Önce her ilin potansiyel imkanlarını araştırmak ve tespit etmek gerekir. Sonra;

* Devlet her şehirde yörenin kaynaklarını değerlendirmek için fabrikalar kurmalıdır. Kurulacak bu fabrikalarda işçilerin maaşlarından bir kısmı kesilerek, yerine hisse senedi verilebilir. İşçi fabrikaya ortak olursa, kendi malı gibi çalışır ve korur.

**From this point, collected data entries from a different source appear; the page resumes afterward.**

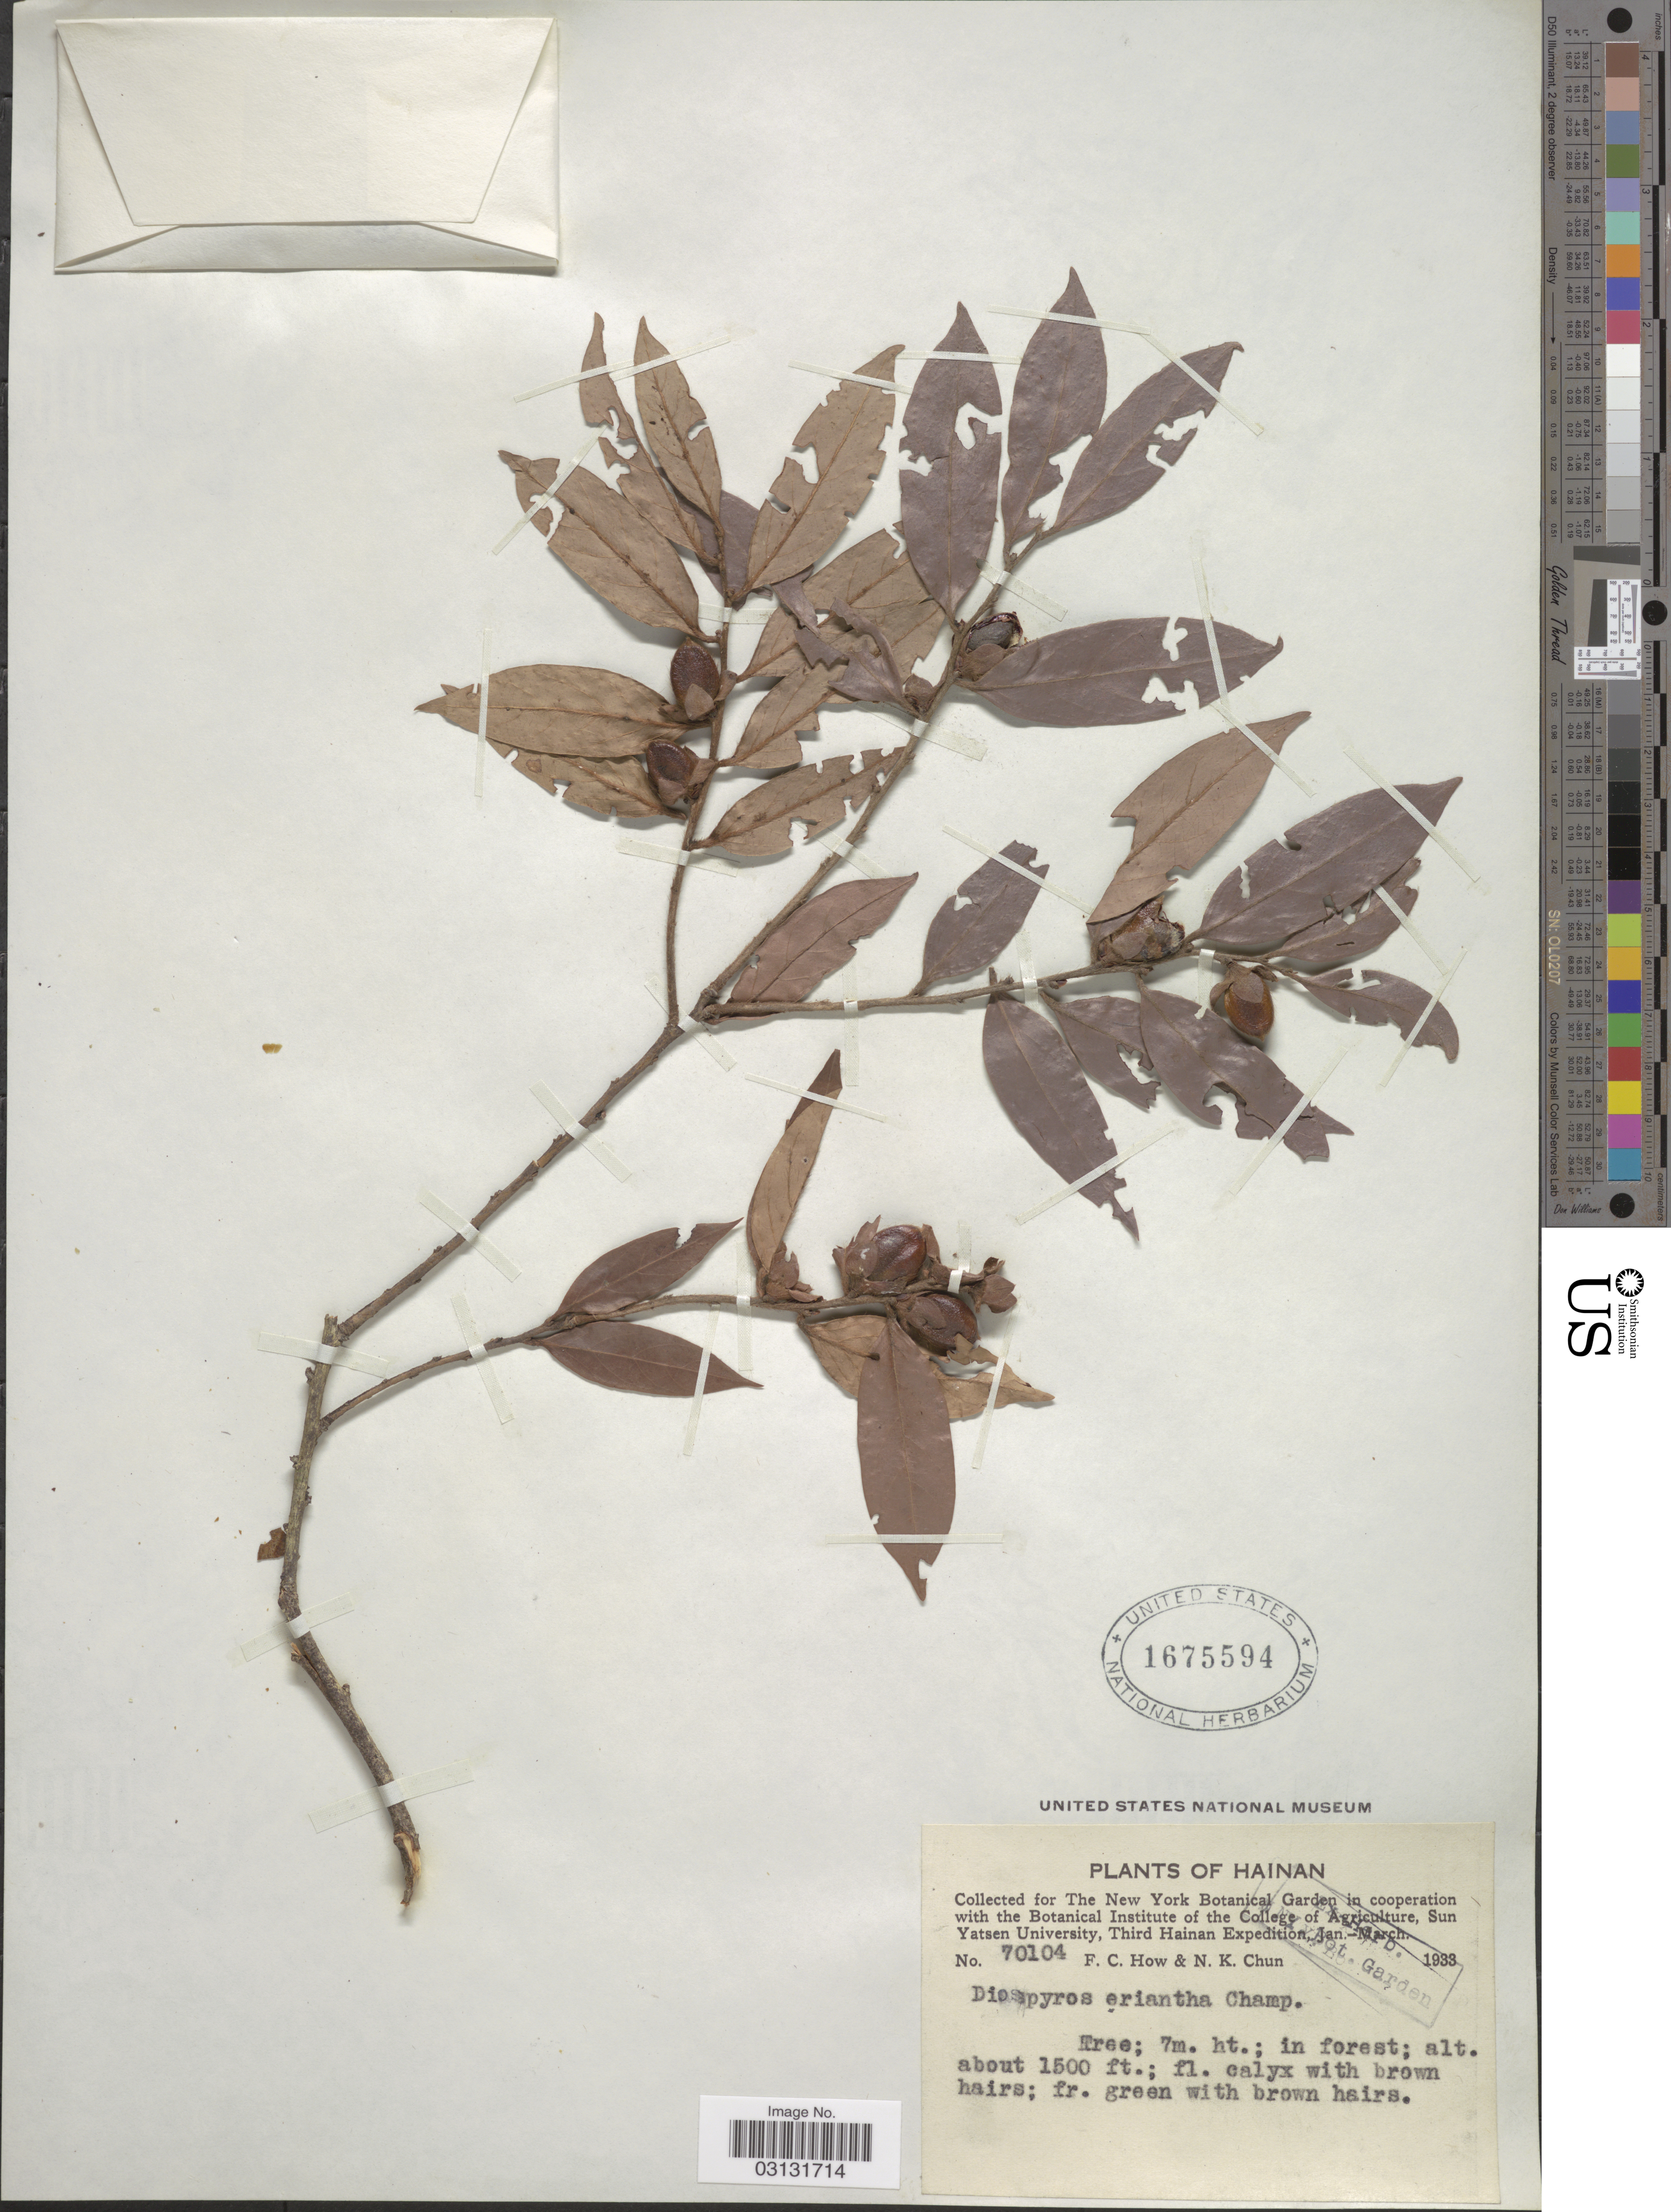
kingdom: Plantae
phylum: Tracheophyta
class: Magnoliopsida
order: Ericales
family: Ebenaceae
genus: Diospyros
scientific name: Diospyros eriantha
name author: Champ. ex Benth.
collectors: F. C. How & N. K. Chun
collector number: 70104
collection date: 1933-01/1933-03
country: China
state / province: Hainan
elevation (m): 457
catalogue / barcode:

* Tarım ürünlerini de aynı yolla değerlendirmek mümkündür. Söz gelimi, Kars ve Ağrı'da Organik Tarım ve hayvancılık organize bölgeleri kurulabilir. Organik ürünler üretim tesisleri yapılabilir. Dünyada organik ürünlere talep artıyor.

Başka bir örnek daha verebiliriz. Ardahan'da Kafkas cinsi ve bal verimi yüksek olan arı mevcuttur. Dünyada organik bal üretimi için en iyi doğal şartlara ve çiçek örtüsüne sahiptir. Burada da devlet tarafından modern tesisler kurularak benzer şekilde organize bal üretimi yapılabilir.

Tarımda sermayenin tabana yayılması iki şekilde olabilir. Devletinde içinde olduğu ve Sayıştay tarafından denetlenen yeni bir kooperatifleşme getirilebilir. Yada köylüye ürün karşılığının bir kısmı hisse senedi olarak verilebilir.

Bu yolla illerinin fazla göç vermesi de önlenir. Bu örnekler her ilin imkanlarına göre düşünülebilir. Sonuçta bu fabrikalar devlet kaynakları ile kurulmuş olur, fakat hisse senetleri orta ve uzun dönemde ücretlerden kesilerek halka devredilmiş olur. Sermaye tabana yayılırsa halk fabrikasını teröre karşı da korur.